When his health issues prevented him from performing the physical duties of his job at the 403rd, McDonald was reassigned to different locations beginning in June 2017. A report issued that same month from the 81st Medical Group’s Chief of Aeromedical Services said, “(McDonald) does report a number of chronic or recurring medical issues that may have been triggered and may also be exacerbated by the exposures within the Structural Maintenance work center, although this is not definitively a causal relationship. However, it does appear that his symptoms are strongly associated with his physical presence in the Structural Maintenance work center. Additionally, his civilian doctors have more than once recommended avoidance of industrial work areas, and I concur with these recommendations.”

In August 2017, two months after he was moved out of the facility, McDonald filed a worker’s compensation claim for his medical bills. That claim was denied in January 2018 saying “medical evidence does not demonstrate that the claimed medical condition is related to the established work-related event(s).”


In a May statement, Keesler said they have conducted an independent inspection of the facilities and have put “interim control measures” into place to address concerns.

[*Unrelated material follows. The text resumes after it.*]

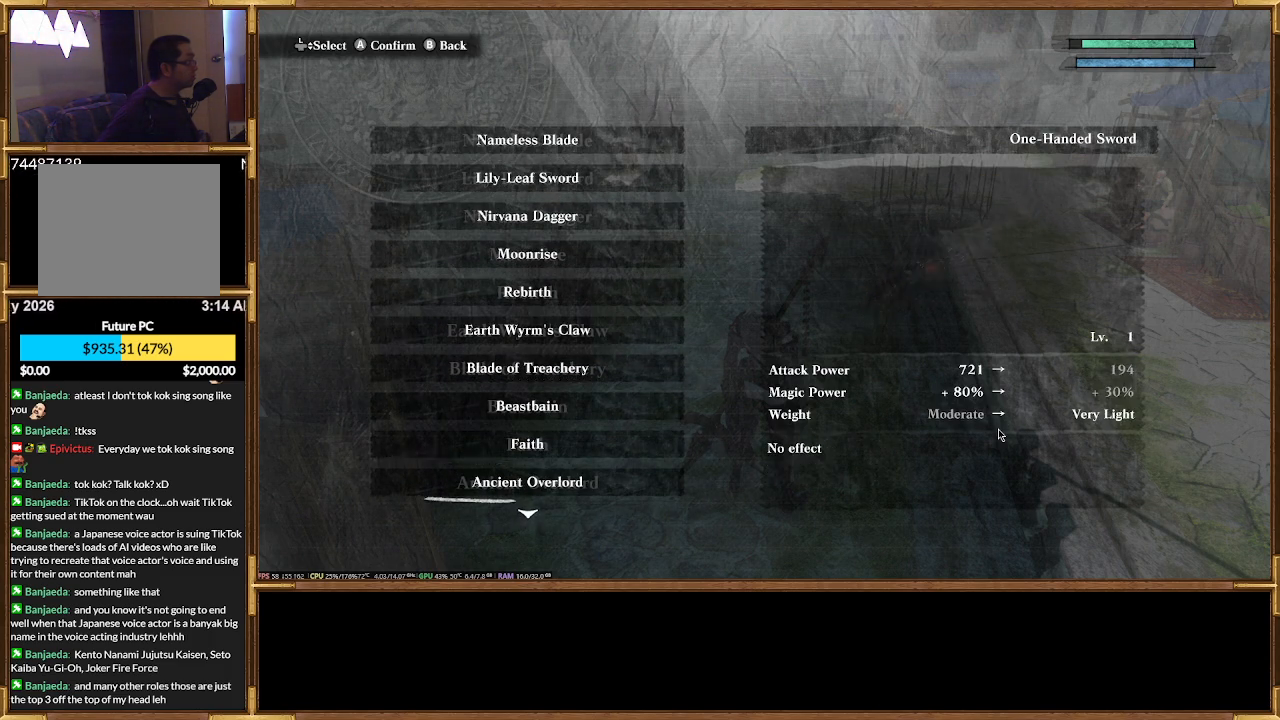
{"buttons": [], "events": [[133, "DPAD_DOWN", "up"], [267, "DPAD_DOWN", "down"], [433, "DPAD_DOWN", "up"]]}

They said they are also reviewing health and safety claims made by unit members.

Powell and McDonald say they are angry the unit didn’t show more concern for their health over the years.

“I think that’s an integrity issue.” Powell said. “The (Air Force) Core Values say integrity in all we do, (but) they’re not following that.”

Despite what the workers say is overwhelming evidence – backed up by Keesler’s own records – base officials continue to resist offering any help.

In an email sent to WLOX before his death, Sean Delcambre summed up his view. “It seems that KAFB is doing what they can do to protect themselves, and isn’t yet interested in hearing our side of the case or looking at all of our evidence.”

“We want to find out if there really is an issue here within this wing,” Col. Stanton said in April. “The most valuable resource we have is the people, and we want to make sure that we are maintaining a healthy environment for those folks.”

Powell disputes that assertion.

“They didn’t care about my family, they didn’t care about my kids, they didn’t care about me. They didn’t care about my other wingmen that were injured also. They didn’t care about us.”

“God and soldier, we adore, in time of danger, not before. The danger passed and all things righted, God is forgotten and the soldier slighted.”